Now coming to traditional/conservative vs. liberal/progressive, these words are so limited and misused or confused while perceiving people. It's hard to categorize people into two broad groups. If I had to then I would label people as rational vs. irrational, stupid vs. intelligent, crazy vs. sane. I would also describe myself as "areligious" like @Ben mentioned in one of his comments. Areligious doesn't mean not religious or irreligious. It just means we don't give that much importance or concern to religion. So when one puts himself/herself against religion also becomes another inherent religion of opposite kind in my opinion.

I would end up contradicting myself every step of the way when describing love…:) The best way I can describe love is something in the lines of Socrates…If you ask me I know nothing. If you don't then I may know something. (Don't think that's the exact quote… but the gist I got out of one of his quotes).

@Smita, that's a good idea waiting until you were in a good state of mind and able to gather your thoughts. I should do that more often. If you had written a scrambled response, you probably would've sounded like a lot of my posts sound. All over the place. :^D

The way you describe being areligious almost makes it sound like I am, since it is highly personal to me, and something I do mostly as an inward thing. But I'd rather not go into the religion thing again other than saying that.

I've had feelings of unrequited love and unreciprocated, and looking back, sometimes I almost hold those up to being the most pure and true love, and definitely over other times when I may have thought I was in love but really wasn't. The key is that I wasn't mislead, nor did I mislead. They never knew I "loved" them, and I wanted it that way. They never led me on, so it wasn't like I was deceived or anything. Sometimes, there's just somebody and you just can't help but love them, whether they love you or not, and whether they know you love them or not. I can't explain it other than that.

Often, when it comes to love, I am at a loss for words and/or expression. It's kind of somewhat unchartered territory for me. I have rarely loved in my life, and especially the special rare kind of love which is both true and pure AND not unrequited or unreciprocated. My mother says I am a hard person to love. Maybe that is true and why it has been largely out of grasp for me.

About the giving up thing...giving something up for someone. I agree about it adding to you. I remember with my first love, I gave up a lot of things to become something else. I was in law school, and my mother would argue that he was at least 85% - 90% of the reason I gave it up, but that isn't true at all. There were tons of reasons that I gave it up, one of them being him, but he was probably one of the lesser important reasons. One of the bigger reasons was financial. That was related to him, but it wasn't that he directly was the most important reason I gave up law school.

When I got out of law school, I decided I wanted to go into a career where you could make enough to support yourself and at least another person. So I was looking at hot jobs where you could get enough education to get into the field, but not necessarily spend years and years at it, and then make a fairly substantial income...especially if you had to support another person. I did this, because he didn't have a career that could support himself hardly, much less me. I was willing to work so that he wouldn't have to.

So, anyway, that is what landed me in Computer Science. Computer Science was that kind of field back then. I knew many programmers who had little to no education and were working in the field with enough income to support themselves and their families. So I got into Computer Science then, and that is why I am a Developer now. Even though we broke up, I developed a love of it independently of him, so it became a part of me. So I am not regretful of all of that way that he "changed" me...I am thankful.

**Records supplied**

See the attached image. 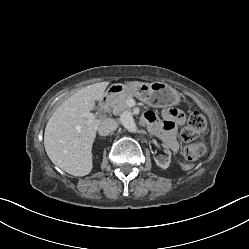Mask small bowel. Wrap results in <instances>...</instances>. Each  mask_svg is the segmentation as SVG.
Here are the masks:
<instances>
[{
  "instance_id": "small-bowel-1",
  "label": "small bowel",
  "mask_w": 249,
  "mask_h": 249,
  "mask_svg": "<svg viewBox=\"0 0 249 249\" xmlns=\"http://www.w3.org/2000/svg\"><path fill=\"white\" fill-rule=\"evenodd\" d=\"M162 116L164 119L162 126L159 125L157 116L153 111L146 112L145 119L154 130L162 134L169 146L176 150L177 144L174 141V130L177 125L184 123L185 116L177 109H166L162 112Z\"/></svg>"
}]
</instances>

**Task requirements**
(1) Answer these from the discussion about love and religion:
(a) Which philosopher does the first comment invoke to describe love?
(b) What share of the reason for leaving law school did the writer's mother attribute to the first love?
(c) In what field did the writer end up, and what job does the writer hold now?
(2) Go on with the discussion about love and religion, picking up right after its final sentence.

**Answers in order**
(1)
(a) Socrates
(b) At least 85% - 90%
(c) Computer Science; a Developer

(2)
I like your Socrates quote. It kind of reminds me of the Supreme Court quote on pornography, although I'm not sure why. They used to hold sessions where they would watch porn in an attempt to define it. When they became frustrated with trying to define it, they came up with something like, "When you see it, you will know it". The empirical epistomological approach to something that just simply "is". You can't actually define it with words, or it may be very difficult to define with words, but it just simply "is".

@Smita,

I like your quote; and, it reminds me of something else we talk about in class - that Love is linked to Stillness. I think when we get agitated, things can feel very strong, and this is when we make decisions that don't necessarily align with our values. However, when we are still and centered, that is the point where we can dig deep into our wisdom and express love.

@Nico,

I like it!

@All,

My friend Iveth once shared a quote with me from Jalal ad-Din Rumi:

Your task is not to seek for love, but merely to seek and find all the barriers within yourself that you have built against it.

The old "me" would have thought of this quote in terms of building barriers against love coming *in*; but, the new "me" likes to think of this in terms of building barriers to the love going *out* of me.

@Ben,

That's a great quote of Rumi. Hadn't heard this one before. Like your current interpretation of it. I'm going to steal it ...:)

Thanks!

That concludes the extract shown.